EXERCISE DETAILS:
Retype the part of the goat forum thread starting at "Roger- I'll keep" and ending at "teats as well.", with every word and mark unchanged.

START TEXT SECTION

# Back In Business!



## goatnutty (Oct 9, 2007)

After selling all of my breeding stock a couple of years back after I graduated, I have decided it is time for us to be back in business! Yesterday I purchased a 4 year old red boer doe and a yearling who are being exposed to a really nice buck before I bring them home. I'm also really excited to be taking over our local 4H fairs boer goat program! It's going to be a slow process of getting started again, but I'm ready to jump in and hopefully improve my herd little by little. I don't have any of my own pictures, but here is the craigslist ad , I'd love to know your thoughts on the does. We mainly want to provide 4h weathers for the local kids. http://cincinnati.craigslist.org/grd/5664855425.html


----------



## toth boer goats (Jul 20, 2008)

That is awesome.


----------



## ksalvagno (Oct 6, 2009)

Great!


----------



## goatnutty (Oct 9, 2007)

Thanks guys!


----------



## nancy d (Oct 5, 2007)

This is wonderful!


----------



## Lstein (Oct 2, 2014)

Welcome back to the 'other' side! :crazy:

Sounds like a lot of fun, helping out the kiddos with their projects.


----------



## SalteyLove (Jun 18, 2011)

Congratulations!


----------



## HoosierShadow (Apr 20, 2010)

The ad was deleted, so hopefully you have pics to share soon. Congrats for getting back into it!! Your not that far from me, so maybe we will see you some time, especially if you ever go to any shows in KY


----------



## RPC (Nov 6, 2009)

I am so glad to see your back at it. I think you took the same amount of time as I did. I may be a further drive but I will have some kids for sale in the spring. I am breeding 11 does in about a month and we got this awesome buck out of michigan. I can't wait to see his kids. Make sure you post pictures when you get them home the post was already deleted so I couldn't see them.


----------



## goatnutty (Oct 9, 2007)

Thank you everyone, I'm really excited to be back at it!
Hoosier Shadow- Hopefully! I really hope to go to the NAILE show in November this year, it's been a few years since we've been. 
Roger- I'll keep that in mind, I'm excited to see how the new buck does for you! I'm hoping we'll have kids December or January. 
Also, here are the photos from the ad. Hopefully he doesn't mind, it'll be a few weeks before I get them home. On the red doe I would like to see some more width, but the photo really doesn't do her justice. Also, her previous kids were wider. I really like the length that she has and I'm hopeful that she will be a good weather producer. The yearling is young yet, but she has some nice length to her as is a very feminine doe. I was able to see her mother and was very impressed with her as well. Both have correct 1 X 1 teats as well.


----------



## RPC (Nov 6, 2009)

That red doe reminds me a ton of my doe cindy. They have kind of the same build. They look great congrats


----------



## lottsagoats1 (Apr 12, 2014)

Looks like you'll have a nice little herd started when you get them home! Congrats on your return.


----------



## goatnutty (Oct 9, 2007)

Thank you! Can't wait to bring them home in a few weeks. We are going to look at a nice buck this week as well. I just need to decide if I want to go ahead and invest in one now or wait a while since I won't need him until next year. :thinking:


----------



## RPC (Nov 6, 2009)

END TEXT SECTION
START GIVEN INFORMATION

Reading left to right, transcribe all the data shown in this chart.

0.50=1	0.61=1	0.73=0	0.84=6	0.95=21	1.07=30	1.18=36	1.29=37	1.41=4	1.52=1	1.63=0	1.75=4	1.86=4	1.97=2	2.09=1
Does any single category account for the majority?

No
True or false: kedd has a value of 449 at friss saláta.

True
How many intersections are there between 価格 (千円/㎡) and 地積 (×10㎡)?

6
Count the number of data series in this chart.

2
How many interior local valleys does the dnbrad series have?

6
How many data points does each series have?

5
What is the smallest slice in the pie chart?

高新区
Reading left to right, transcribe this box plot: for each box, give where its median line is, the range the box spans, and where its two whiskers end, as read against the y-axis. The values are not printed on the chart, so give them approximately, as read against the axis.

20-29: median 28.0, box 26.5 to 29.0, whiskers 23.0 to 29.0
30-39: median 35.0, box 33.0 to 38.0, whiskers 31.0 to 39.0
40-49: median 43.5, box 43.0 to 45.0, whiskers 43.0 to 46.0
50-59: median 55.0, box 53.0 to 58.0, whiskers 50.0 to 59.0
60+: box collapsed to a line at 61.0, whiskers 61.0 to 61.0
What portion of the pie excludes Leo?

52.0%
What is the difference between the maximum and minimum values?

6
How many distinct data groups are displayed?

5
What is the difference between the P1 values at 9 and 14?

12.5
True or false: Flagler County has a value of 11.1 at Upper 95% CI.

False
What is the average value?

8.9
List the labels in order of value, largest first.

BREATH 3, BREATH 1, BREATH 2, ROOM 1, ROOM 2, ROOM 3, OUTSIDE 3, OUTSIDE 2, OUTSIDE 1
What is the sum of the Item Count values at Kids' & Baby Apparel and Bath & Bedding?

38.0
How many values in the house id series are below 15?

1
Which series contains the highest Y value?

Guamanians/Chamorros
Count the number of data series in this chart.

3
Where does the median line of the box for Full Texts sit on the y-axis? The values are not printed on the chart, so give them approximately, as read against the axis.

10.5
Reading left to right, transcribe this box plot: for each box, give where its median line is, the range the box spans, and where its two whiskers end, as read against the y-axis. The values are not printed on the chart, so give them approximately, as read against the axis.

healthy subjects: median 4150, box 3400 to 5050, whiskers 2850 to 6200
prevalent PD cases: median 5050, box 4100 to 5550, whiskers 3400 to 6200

END GIVEN INFORMATION

EXERCISE RESULT:
Roger- I'll keep that in mind, I'm excited to see how the new buck does for you! I'm hoping we'll have kids December or January. 
Also, here are the photos from the ad. Hopefully he doesn't mind, it'll be a few weeks before I get them home. On the red doe I would like to see some more width, but the photo really doesn't do her justice. Also, her previous kids were wider. I really like the length that she has and I'm hopeful that she will be a good weather producer. The yearling is young yet, but she has some nice length to her as is a very feminine doe. I was able to see her mother and was very impressed with her as well. Both have correct 1 X 1 teats as well.